それでは、すべての実際的聖さの源は何か?それには源があるにちがいない。どの川にも源がある。どの実も、根と生き生きと結合していなければならない。それでは、われわれが実を結ぶための源は何か?われわれの新しくされた性質ではない。「御霊から生まれるものは霊です」(ヨハ三・六)。聖霊なる神の働きにより、霊的性質が分与された。しかし、「実」はわれわれの新しい性質の産物ではない。これは、ぶどうの実が枝の産物ではないのと同じである。枝が実をつけるが、根がそれを生み出す。それは「御霊の実」である――聖霊なのである。悪い木は良い実を結ぶことはできない。その実が良いものとなるには、再生が必要不可欠である。しかし、新しい性質はその源ではない。それはキリスト御自身である。すべての聖なる生活の源はただ一つしかない。聖なる生活はただ一つである。「あなたの実は私から得られる」(ホセ一四・八)。「私は命です」。キリストが命であるのは、彼が完全な生活の模範であるからではないし、命の賜物の与え主であるからでもない。また、キリストは生命原理そのものであるからでもない。キリストは源そのものなのである。「命の泉はあなたと共にあります」(詩三六・九)。
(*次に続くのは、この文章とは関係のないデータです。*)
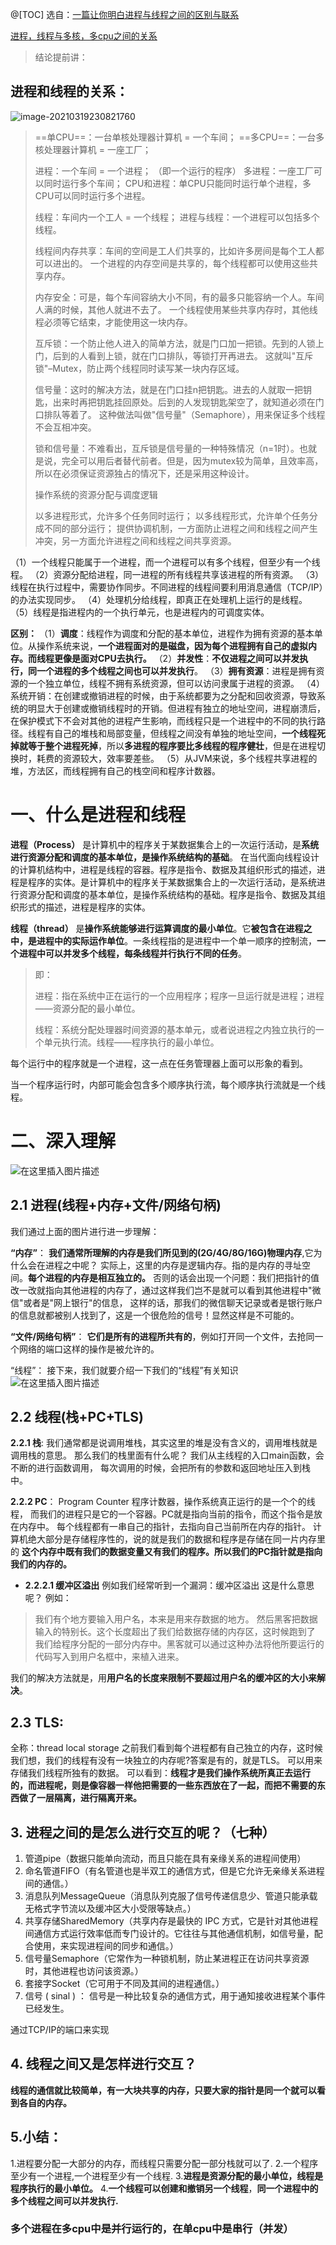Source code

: @[TOC]
选自：[一篇让你明白进程与线程之间的区别与联系](https://www.cnblogs.com/coder-programming/p/10595804.html)

[进程，线程与多核，多cpu之间的关系](https://blog.csdn.net/im_xiao/article/details/106790704)

> 结论提前讲：

## **进程和线程的关系：**

![image-20210319230821760](C:\Users\Administrator\AppData\Roaming\Typora\typora-user-images\image-20210319230821760.png)

> ==单CPU==：一台单核处理器计算机 = 一个车间；
> ==多CPU==：一台多核处理器计算机 = 一座工厂；
>
> 进程：一个车间 = 一个进程； （即一个运行的程序）
> 多进程：一座工厂可以同时运行多个车间；
> CPU和进程：单CPU只能同时运行单个进程，多CPU可以同时运行多个进程。
>
> 线程：车间内一个工人 = 一个线程；
> 进程与线程：一个进程可以包括多个线程。
>
> 线程间内存共享：车间的空间是工人们共享的，比如许多房间是每个工人都可以进出的。
> 一个进程的内存空间是共享的，每个线程都可以使用这些共享内存。
>
> 内存安全：可是，每个车间容纳大小不同，有的最多只能容纳一个人。车间人满的时候，其他人就进不去了。
> 一个线程使用某些共享内存时，其他线程必须等它结束，才能使用这一块内存。
>
> 互斥锁：一个防止他人进入的简单方法，就是门口加一把锁。先到的人锁上门，后到的人看到上锁，就在门口排队，等锁打开再进去。
> 这就叫"互斥锁"–Mutex，防止两个线程同时读写某一块内存区域。
>
> 信号量：这时的解决方法，就是在门口挂n把钥匙。进去的人就取一把钥匙，出来时再把钥匙挂回原处。后到的人发现钥匙架空了，就知道必须在门口排队等着了。
> 这种做法叫做"信号量"（Semaphore），用来保证多个线程不会互相冲突。
>
> 锁和信号量：不难看出，互斥锁是信号量的一种特殊情况（n=1时）。也就是说，完全可以用后者替代前者。但是，因为mutex较为简单，且效率高，所以在必须保证资源独占的情况下，还是采用这种设计。
>
> 操作系统的资源分配与调度逻辑
>
> 以多进程形式，允许多个任务同时运行；
> 以多线程形式，允许单个任务分成不同的部分运行；
> 提供协调机制，一方面防止进程之间和线程之间产生冲突，另一方面允许进程之间和线程之间共享资源。

（1）一个线程只能属于一个进程，而一个进程可以有多个线程，但至少有一个线程。
（2）资源分配给进程，同一进程的所有线程共享该进程的所有资源。
（3）线程在执行过程中，需要协作同步。不同进程的线程间要利用消息通信（TCP/IP）的办法实现同步。
（4）处理机分给线程，即真正在处理机上运行的是线程。
（5）线程是指进程内的一个执行单元，也是进程内的可调度实体。

**区别：**
（1）**调度**：线程作为调度和分配的基本单位，进程作为拥有资源的基本单位。从操作系统来说，**一个进程面对的是磁盘，因为每个进程拥有自己的虚拟内存。而线程更像是面对CPU去执行。**
（2）**并发性**：**不仅进程之间可以并发执行，同一个进程的多个线程之间也可以并发执行**。
（3）**拥有资源**：进程是拥有资源的一个独立单位，线程不拥有系统资源，但可以访问隶属于进程的资源。
（4）系统开销：在创建或撤销进程的时候，由于系统都要为之分配和回收资源，导致系统的明显大于创建或撤销线程时的开销。但进程有独立的地址空间，进程崩溃后，在保护模式下不会对其他的进程产生影响，而线程只是一个进程中的不同的执行路径。线程有自己的堆栈和局部变量，但线程之间没有单独的地址空间，**一个线程死掉就等于整个进程死掉**，所以**多进程的程序要比多线程的程序健壮**，但是在进程切换时，耗费的资源较大，效率要差些。
  （5）从JVM来说，多个线程共享进程的堆，方法区，而线程拥有自己的栈空间和程序计数器。

# 一、什么是进程和线程

 **进程（Process）** 是计算机中的程序关于某数据集合上的一次运行活动，是**系统进行资源分配和调度的基本单位，是操作系统结构的基础**。 在当代面向线程设计的计算机结构中，进程是线程的容器。程序是指令、数据及其组织形式的描述，进程是程序的实体。是计算机中的程序关于某数据集合上的一次运行活动，是系统进行资源分配和调度的基本单位，是操作系统结构的基础。程序是指令、数据及其组织形式的描述，进程是程序的实体。

**线程（thread）** 是**操作系统能够进行运算调度的最小单位**。它**被包含在进程之中，是进程中的实际运作单位**。一条线程指的是进程中一个单一顺序的控制流，**一个进程中可以并发多个线程，每条线程并行执行不同的任务**。

> 即：
>
> 进程：指在系统中正在运行的一个应用程序；程序一旦运行就是进程；进程——资源分配的最小单位。
>
> 线程：系统分配处理器时间资源的基本单元，或者说进程之内独立执行的一个单元执行流。线程——程序执行的最小单位。


每个运行中的程序就是一个进程，这一点在任务管理器上面可以形象的看到。

当一个程序运行时，内部可能会包含多个顺序执行流，每个顺序执行流就是一个线程。
# 二、深入理解
![在这里插入图片描述](https://img-blog.csdnimg.cn/20210314123921326.png?x-oss-process=image/watermark,type_ZmFuZ3poZW5naGVpdGk,shadow_10,text_aHR0cHM6Ly9ibG9nLmNzZG4ubmV0L2FidWFuZGVu,size_16,color_FFFFFF,t_70)
## 2.1 进程(线程+内存+文件/网络句柄)
我们通过上面的图片进行进一步理解：

**“内存”**：
**我们通常所理解的内存是我们所见到的(2G/4G/8G/16G)物理内存**,它为什么会在进程之中呢？
实际上，这里的内存是逻辑内存。指的是内存的寻址空间。**每个进程的内存是相互独立的。**
否则的话会出现一个问题：我们把指针的值改一改就指向其他进程的内存了，通过这样我们岂不是就可以看到其他进程中"微信"或者是"网上银行"的信息，
这样的话，那我们的微信聊天记录或者是银行账户的信息就都被别人找到了，这是一个很危险的信号！显然这样是不可能的。

**“文件/网络句柄”**：
**它们是所有的进程所共有的**，例如打开同一个文件，去抢同一个网络的端口这样的操作是被允许的。

“线程”：
接下来，我们就要介绍一下我们的“线程”有关知识
![在这里插入图片描述](https://img-blog.csdnimg.cn/2021031412411022.png?x-oss-process=image/watermark,type_ZmFuZ3poZW5naGVpdGk,shadow_10,text_aHR0cHM6Ly9ibG9nLmNzZG4ubmV0L2FidWFuZGVu,size_16,color_FFFFFF,t_70)
## 2.2 线程(栈+PC+TLS)
**2.2.1 栈**:
我们通常都是说调用堆栈，其实这里的堆是没有含义的，调用堆栈就是调用栈的意思。
那么我们的栈里面有什么呢？
我们从主线程的入口main函数，会不断的进行函数调用，
每次调用的时候，会把所有的参数和返回地址压入到栈中。

**2.2.2 PC**：
Program Counter 程序计数器，操作系统真正运行的是一个个的线程，
而我们的进程只是它的一个容器。PC就是指向当前的指令，而这个指令是放在内存中。
每个线程都有一串自己的指针，去指向自己当前所在内存的指针。
计算机绝大部分是存储程序性的，说的就是我们的数据和程序是存储在同一片内存里的
**这个内存中既有我们的数据变量又有我们的程序。所以我们的PC指针就是指向我们的内存的。**

- **2.2.2.1 缓冲区溢出**
例如我们经常听到一个漏洞：缓冲区溢出
这是什么意思呢？
例如：
>我们有个地方要输入用户名，本来是用来存数据的地方。
然后黑客把数据输入的特别长。这个长度超出了我们给数据存储的内存区，这时候跑到了
我们给程序分配的一部分内存中。黑客就可以通过这种办法将他所要运行的代码写入到用户名框中，来植入进来。

我们的解决方法就是，用**用户名的长度来限制不要超过用户名的缓冲区的大小来解决**。

## 2.3 TLS:
全称：thread local storage
之前我们看到每个进程都有自己独立的内存，这时候我们想，我们的线程有没有一块独立的内存呢?答案是有的，就是TLS。
可以用来存储我们线程所独有的数据。
可以看到：**线程才是我们操作系统所真正去运行的，而进程呢，则是像容器一样他把需要的一些东西放在了一起，而把不需要的东西做了一层隔离，进行隔离开来。**

## 3. 进程之间的是怎么进行交互的呢？（七种）

1. 管道pipe（数据只能单向流动，而且只能在具有亲缘关系的进程间使用）
2. 命名管道FIFO（有名管道也是半双工的通信方式，但是它允许无亲缘关系进程间的通信。）
3. 消息队列MessageQueue（消息队列克服了信号传递信息少、管道只能承载无格式字节流以及缓冲区大小受限等缺点。）
4. 共享存储SharedMemory（共享内存是最快的 IPC 方式，它是针对其他进程间通信方式运行效率低而专门设计的。它往往与其他通信机制，如信号量，配合使用，来实现进程间的同步和通信。）
5. 信号量Semaphore（它常作为一种锁机制，防止某进程正在访问共享资源时，其他进程也访问该资源。）
6. 套接字Socket（它可用于不同及其间的进程通信。）
7. 信号 ( sinal ) ： 信号是一种比较复杂的通信方式，用于通知接收进程某个事件已经发生。

通过TCP/IP的端口来实现

## 4. 线程之间又是怎样进行交互？
**线程的通信就比较简单，有一大块共享的内存，只要大家的指针是同一个就可以看到各自的内存。**

## 5.小结：
1.进程要分配一大部分的内存，而线程只需要分配一部分栈就可以了.
2.一个程序至少有一个进程,一个进程至少有一个线程.
3.**进程是资源分配的最小单位，线程是程序执行的最小单位。**
4.**一个线程可以创建和撤销另一个线程**，**同一个进程中的多个线程之间可以并发执行.**



### 多个进程在多cpu中是并行运行的，在单cpu中是串行（并发）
 それはわれわれの内に生きておられるキリストである。使徒は贖われていたが、「生きているのは私ではない」と言った。彼は再生されて永遠の命を持っていたが、「生きているのは私ではない」と言った。「私は生きています。しかし私ではなく、キリストが私の内に生きておられるのです」(ガラ二・二〇)。
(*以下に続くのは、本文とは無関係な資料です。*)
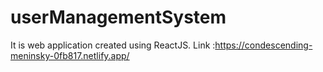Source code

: # userManagementSystem
It is web application created using ReactJS. Link :https://condescending-meninsky-0fb817.netlify.app/
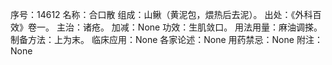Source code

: 序号：14612
名称：合口散
组成：山鳅（黄泥包，煨热后去泥）。
出处：《外科百效》卷一。
主治：诸疮。
加减：None
功效：生肌敛口。
用法用量：麻油调搽。
制备方法：上为末。
临床应用：None
各家论述：None
用药禁忌：None
附注：None
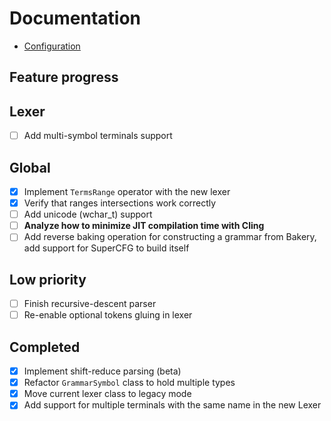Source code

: # Documentation

- [Configuration](docs/CONFIGURATION.md)

## Feature progress

## Lexer

- [ ] Add multi-symbol terminals support

## Global

- [X] Implement `TermsRange` operator with the new lexer
- [X] Verify that ranges intersections work correctly
- [ ] Add unicode (wchar_t) support
- [ ] **Analyze how to minimize JIT compilation time with Cling**
- [ ] Add reverse baking operation for constructing a grammar from Bakery, add support for SuperCFG to build itself

## Low priority

- [ ] Finish recursive-descent parser
- [ ] Re-enable optional tokens gluing in lexer

## Completed

- [X] Implement shift-reduce parsing (beta)
- [X] Refactor `GrammarSymbol` class to hold multiple types
- [X] Move current lexer class to legacy mode
- [X] Add support for multiple terminals with the same name in the new Lexer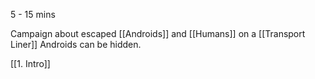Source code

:  5 - 15 mins
 
 Campaign about escaped [[Androids]] and [[Humans]] on a [[Transport Liner]] 
 Androids can be hidden.

[[1. Intro]]
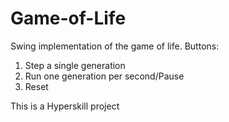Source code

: # Game-of-Life
Swing implementation of the game of life.
Buttons:
1. Step a single generation
2. Run one generation per second/Pause
3. Reset


This is a Hyperskill project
 聖ヨハネ福音書の四章でキリストが約束されたのはこれだった。「私が与える水は、その人の内で泉となり、永遠の命に至る水が湧き上がります」(ヨハ四・一四)。われわれがキリストを命として受け取ることは一度きりである。しかし、この事実をわれわれが心で知るのは漸進的である。われわれはまず命の源を見る(ヨハ一・四)。次に、命の授与(ヨハネ三・一六)、命の内住(ヨハ四・一四)、実際に流れ出る命(ヨハ七・三八)を見る。この最終段階で、われわれは内住のキリストの産物である「実」を持つ。

 それゆえ、ここにあらゆる実際的聖さの源がある。「生きている」というこの単語を強調することが重要である。「キリストが私の内に生きておられます」。